Extremely fundamental (possibly stupid) question on relationship between predicted probabilities and predictors

I’m fitting a mixed effect model in rstanarm of the form

m1<-stan_glmer(y~gender+country+ rcs(age) + rcs(AnotherContinousVar) + (1|subjectID),family="binomial")

I’d like to plot the relationship between the restricted cubic splines of each continous var VS the predicted probabilities. But I’m not sure I’m doing it correctly. Here’s what I do

First, create predictions on the same data using posterior_linpred(m1,transform=TRUE) which gives me predicted probabilites.

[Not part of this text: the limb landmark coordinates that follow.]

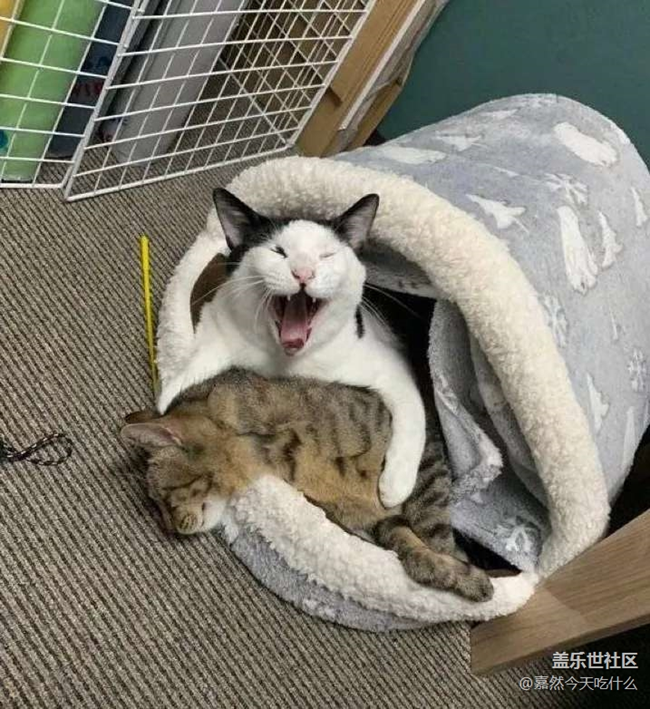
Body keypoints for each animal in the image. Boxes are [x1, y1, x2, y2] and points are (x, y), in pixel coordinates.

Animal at [122, 369, 494, 602]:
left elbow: (433, 526)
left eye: (164, 499)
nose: (170, 529)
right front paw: (459, 576)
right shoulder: (373, 520)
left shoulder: (423, 449)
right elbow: (414, 551)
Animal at [156, 189, 427, 508]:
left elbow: (413, 415)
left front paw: (396, 485)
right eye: (278, 251)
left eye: (327, 255)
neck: (286, 359)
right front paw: (168, 401)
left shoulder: (390, 365)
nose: (303, 273)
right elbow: (191, 371)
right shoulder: (218, 324)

Next, I take the mean of these probabilities for each data point and store them in the original df so as to match the original datapoints

preds<-posterior_linpred(m1,transform=TRUE)
pred<-colMeans(preds)

dta%>%
  mutate(probability=pred)%>%
  ggplot(.,aes(Age,probability))+geom_smooth(method = "loess")

What I’m confused about is

  1. Is this the probability given Age only or is this the Pr given Age AND all other factors ? If so, what level are those factors at? Are these marginal effects or conditional?
  2. Is loess smoothing the appropriate way of visualizing the relationship between the continous var and the predicted probabilities?
  3. Is there another way that I can visualize the relationship and the uncertainty of the continous var vs probabilities but also, how do I interpret them.
  4. Should I use something like r expand.grid() to create all possible combinations and then get predicted probabilities on those data points instead?

Another thing I’m still not clear about is, subjects are treated as random effect with a separate intercept for each (mutliple response by each subject). Do the predicted probabilities take into account the variance explained by these random effects?

Conditional on all other factors

I think that is fine.

I would probably do

X <- model.matrix(m1)

and pull out the columns that are related to the cubic spline in question. Then do

betas <- as.matrix(m1)

and pull out the columns of coefficients that are related to the cubic spline question. Matrix multiply those two things together to get the distribution for how the log-odds changes holding everything else constant and then ggplot that however you want.

I don’t think so if what you are really try to show is the functional form of the spline.

For concreteness, here is an example with rstanarm::stan_lm:

fit_rcs <- stan_lm(mpg ~ rms::rcs(wt) + qsec + am, data = mtcars, 
                   prior = R2(0.75))
X <- model.matrix(fit_rcs)
X_rcs <- X[ , startsWith(colnames(X), "rms")]
betas <- as.matrix(fit_rcs)
betas_rcs <- betas[ , startsWith(colnames(betas), "rms")]
eta_rcs <- rstanarm:::linear_predictor.matrix(betas_rcs, X_rcs)
colnames(eta_rcs) <- mtcars$wt
bayesplot::mcmc_intervals(eta_rcs) + ggplot2::coord_flip()

@jonah mcmc_intervals needs a better way to do continuous horizontal axes for situations like this

Thanks Ben! This works perfectly.

How’s this?

library("bayesplot")
ribbon_plot <- ppc_ribbon(
  y = colMeans(eta_rcs), 
  yrep = eta_rcs, 
  x = mtcars$wt, 
  prob = 0.5, 
  prob_outer = 0.8
)
intervals_plot <- ppc_intervals(
  y = colMeans(eta_rcs), 
  yrep = eta_rcs, 
  x = mtcars$wt, 
  prob = 0.5, 
  prob_outer = 0.8
)

ribbon_plot + xlab("Weight") + legend_none()
intervals_plot + xlab("Weight") + legend_none()

That is better than what I wrote, but there should be some function that does this without (ab)using names like yrep when the thing is neither y nor a replication.

Definitely, this is just a short term hack. Should we also add a pars argument to rstanarm::posterior_linpred() so that it can just return eta_rcs (in this case) directly?

I’m not a big fan of that options because this isn’t a linear predictor either. Maybe a generalization of plot_nonlinear that works beyond just stan_gamm4 output?